## READING TEXT

Transcript
Corporate Scandal Catch-Up
July 26, 2002
BROOKE GLADSTONE: From WNYC in New York this is NPR's On the Media. I'm Brooke Gladstone.
BOB GARFIELD: And I'm Bob Garfield. This week Congress passed sweeping legislation that would overhaul the way corporations report earnings and the way auditors check them. If you're the kind of market-watcher who thinks that government proposals have an immediate effect on the Stock Market, this plan did a lot better than George W. Bush's speech of a few weeks ago. This time the market rebounded --briefly. Companies that formerly had their way with the figures will become tightly regulated under these reforms with one important side-effect -- the media will be able to keep a more watchful eye on corporations. Before Enron, part of the problem was a media conflict of interest -- the bull market benefitted media too -- but much corporate malfeasance was simply out of the presses view. Our producer at large Mike Pesca asks why the press was caught so flatfooted.
MIKE PESCA: Tyco, Enron, Worldcom, Global Crossing, Adelphia, Qwest. This is the short list of the most prominent companies under investigation for fraud or misstated earnings. It's also a list of companies who are under investigation or whose stocks tanked more than 90 percent before any news organization reported on possible illegalities. That fact, taken with the undeniable bullishness of most business coverage has led press critics to wonder -- how did the media miss the story? A better question might be: if a tree booked phantom profits in a forest, the forest representing a runaway bull market, the tr-- You know what? That's not such a good analogy. Here's a better way to explain how companies cooked the books under the media's radar. It comes from Newsweek's Allan Sloan.
ALLAN SLOAN: If you're running out of the base line and you run a foot out of the base line, they call you out. If you're running a mile and a half out of the base line, no one even sees you! That's what happened here! If you're making up the numbers, then the numbers are all going to look good, aren't they?

## COMPLETE THE FOLLOWING
1) Answer from the corporate scandal transcript:
(a) On what date did this program air?
(b) What two things would the legislation Congress passed that week overhaul?
(c) By how much did the stocks of some listed companies fall before any news organization reported on possible illegalities?
2) Using the corporate scandal transcript, explain in one to three sentences how Allan Sloan accounts for the press missing the cooked books.

## EXTRACTED RECORDS
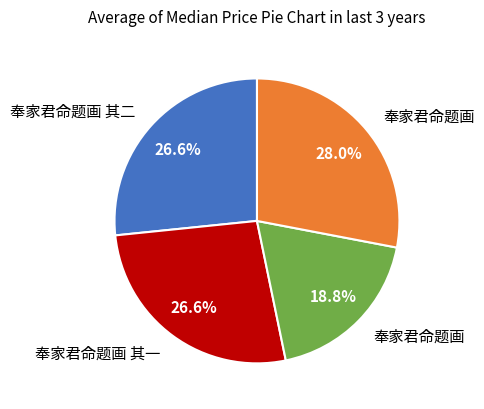

Is there any slice that represents more than half of the pie?

No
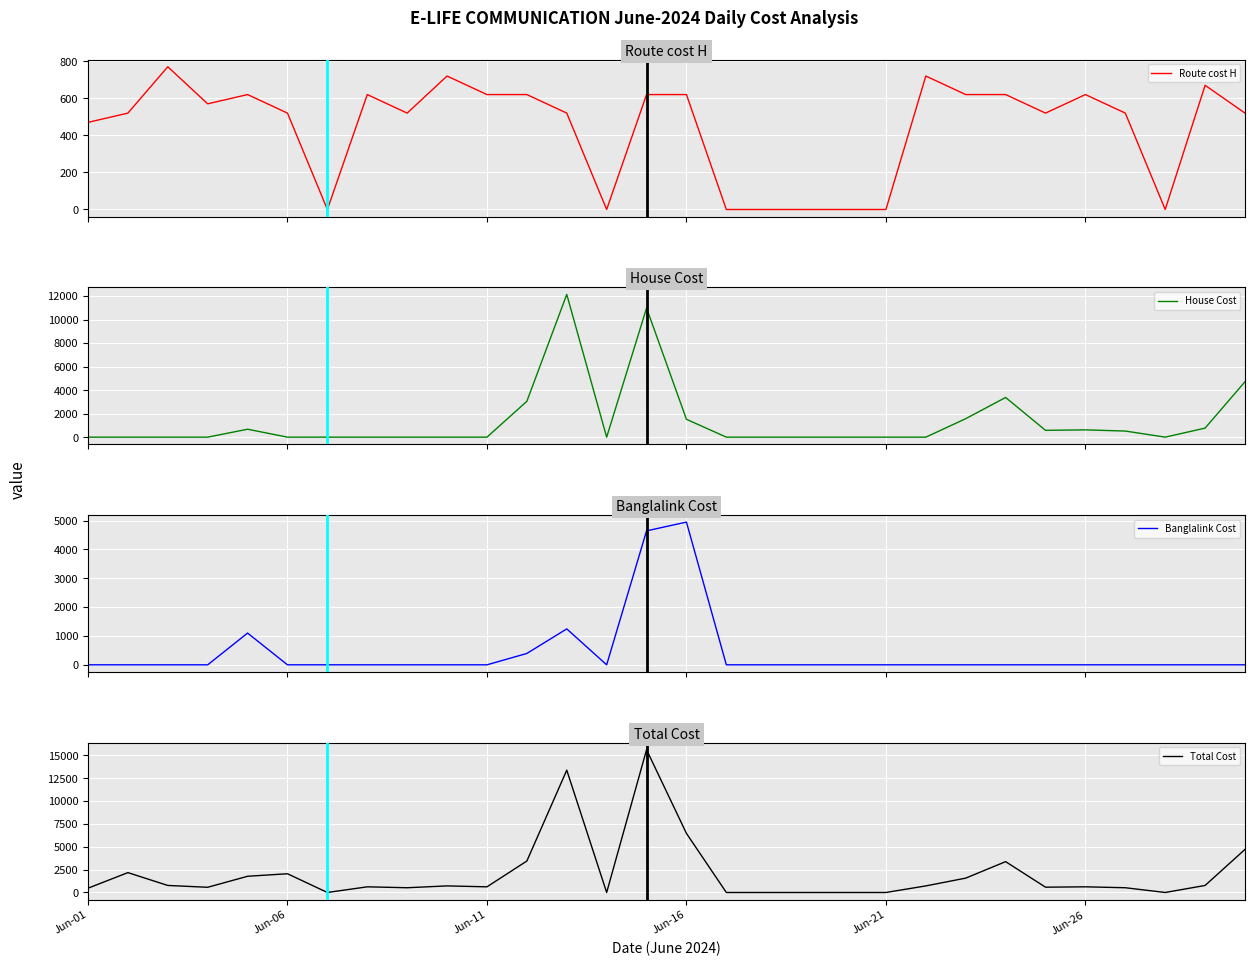

What is the sum of all Banglalink Cost values?

12327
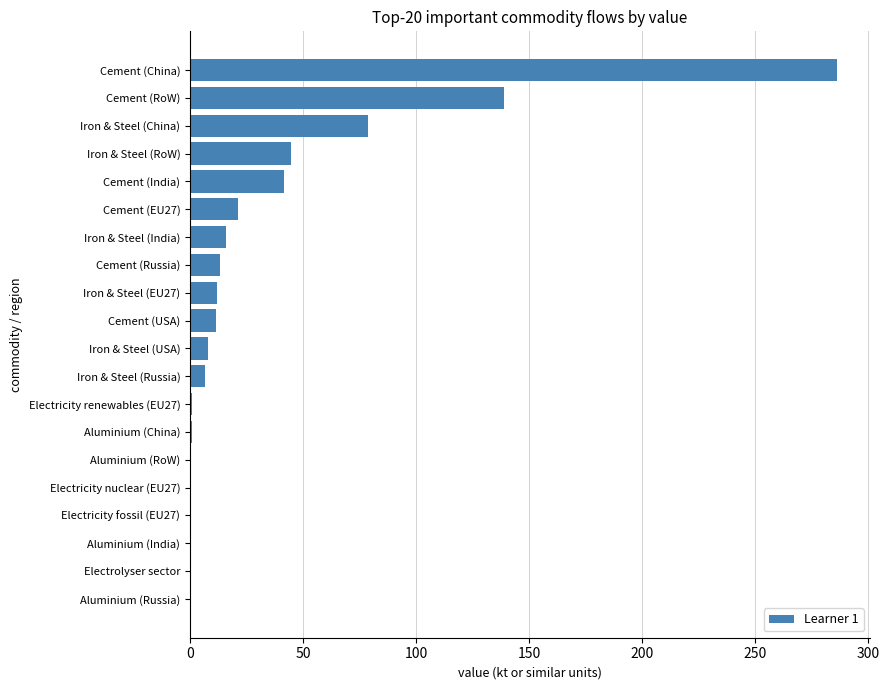

The chart shows a value of 13.3 at Cement (Russia). True or false?

True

## RESPONSES TO THE TASKS
1)
(a) July 26, 2002.
(b) The way corporations report earnings and the way auditors check them.
(c) More than 90 percent.

2) Sloan compares it to baseball: a runner a foot out of the base line gets called out, but a runner a mile and a half out isn't seen at all. The companies' departures from the rules were that extreme, and because they were making up the numbers, the numbers all looked good.